→ The input
=== Begin Enclosure ===

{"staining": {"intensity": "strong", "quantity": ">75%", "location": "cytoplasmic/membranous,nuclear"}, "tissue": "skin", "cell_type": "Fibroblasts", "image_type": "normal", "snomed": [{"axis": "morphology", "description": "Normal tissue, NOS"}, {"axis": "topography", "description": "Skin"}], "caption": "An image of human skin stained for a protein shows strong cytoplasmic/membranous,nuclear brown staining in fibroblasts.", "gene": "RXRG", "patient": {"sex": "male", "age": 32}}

=== End Enclosure ===
=== Begin Enclosure ===

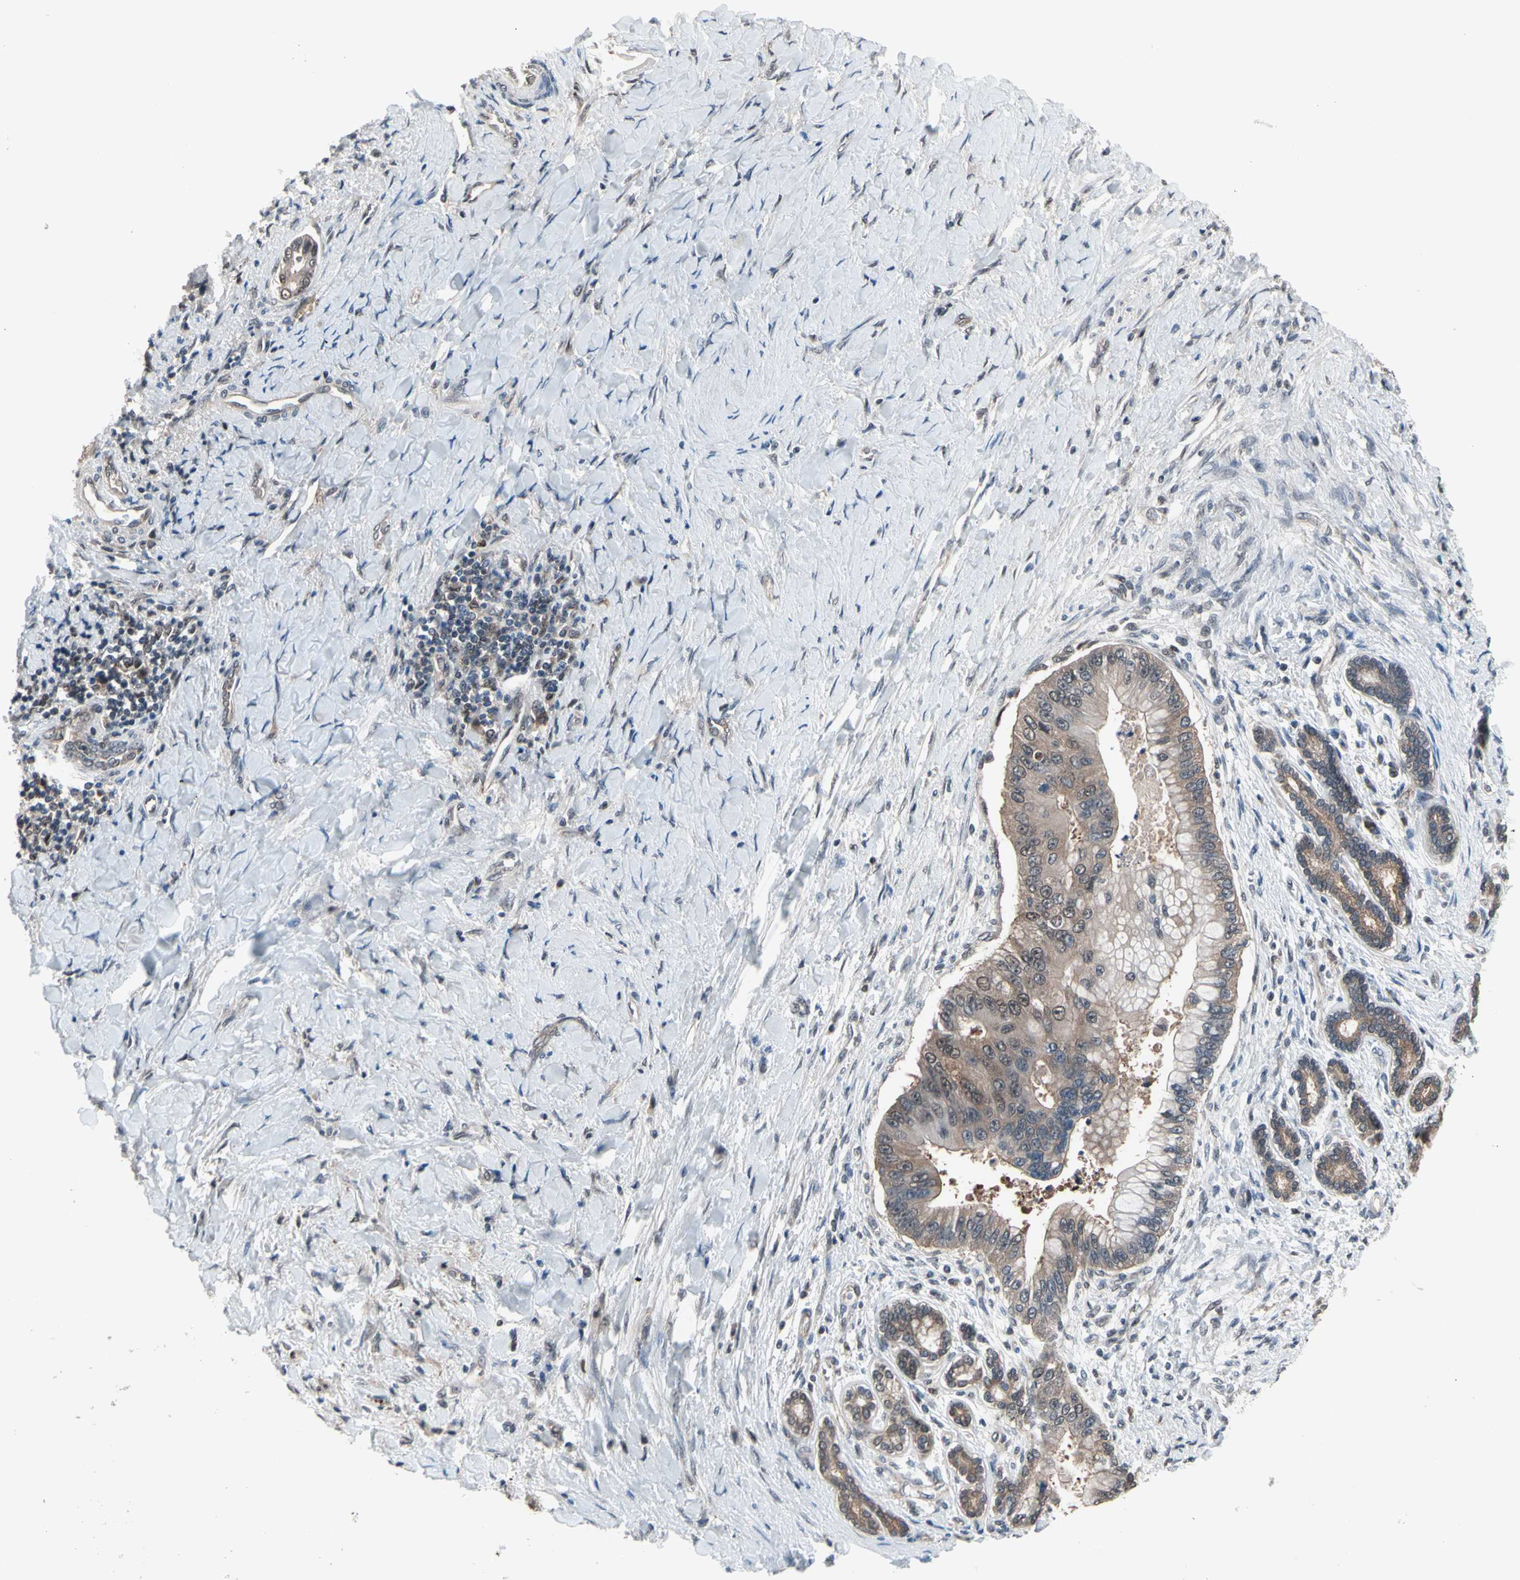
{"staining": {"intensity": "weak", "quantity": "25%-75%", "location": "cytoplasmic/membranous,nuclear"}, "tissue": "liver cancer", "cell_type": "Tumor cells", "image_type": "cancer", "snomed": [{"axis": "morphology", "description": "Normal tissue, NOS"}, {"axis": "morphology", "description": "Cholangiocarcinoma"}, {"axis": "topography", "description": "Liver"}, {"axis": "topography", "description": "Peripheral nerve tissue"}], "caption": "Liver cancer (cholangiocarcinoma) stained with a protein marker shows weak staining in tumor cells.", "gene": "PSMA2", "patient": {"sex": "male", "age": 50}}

=== End Enclosure ===
=== Begin Enclosure ===

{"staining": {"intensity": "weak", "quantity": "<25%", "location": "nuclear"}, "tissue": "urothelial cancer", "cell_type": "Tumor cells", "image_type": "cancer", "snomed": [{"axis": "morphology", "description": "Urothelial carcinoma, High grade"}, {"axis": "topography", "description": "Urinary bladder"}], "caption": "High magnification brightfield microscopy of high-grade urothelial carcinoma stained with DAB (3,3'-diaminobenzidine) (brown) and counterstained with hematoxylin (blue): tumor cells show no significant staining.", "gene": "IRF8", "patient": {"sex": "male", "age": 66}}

=== End Enclosure ===

→ Assignment
Copy every line that includes the string "tumor" from the material above.

→ Exercise output
{"staining": {"intensity": "weak", "quantity": "25%-75%", "location": "cytoplasmic/membranous,nuclear"}, "tissue": "liver cancer", "cell_type": "Tumor cells", "image_type": "cancer", "snomed": [{"axis": "morphology", "description": "Normal tissue, NOS"}, {"axis": "morphology", "description": "Cholangiocarcinoma"}, {"axis": "topography", "description": "Liver"}, {"axis": "topography", "description": "Peripheral nerve tissue"}], "caption": "Liver cancer (cholangiocarcinoma) stained with a protein marker shows weak staining in tumor cells.", "gene": "PSMA2", "patient": {"sex": "male", "age": 50}}
{"staining": {"intensity": "weak", "quantity": "<25%", "location": "nuclear"}, "tissue": "urothelial cancer", "cell_type": "Tumor cells", "image_type": "cancer", "snomed": [{"axis": "morphology", "description": "Urothelial carcinoma, High grade"}, {"axis": "topography", "description": "Urinary bladder"}], "caption": "High magnification brightfield microscopy of high-grade urothelial carcinoma stained with DAB (3,3'-diaminobenzidine) (brown) and counterstained with hematoxylin (blue): tumor cells show no significant staining.", "gene": "IRF8", "patient": {"sex": "male", "age": 66}}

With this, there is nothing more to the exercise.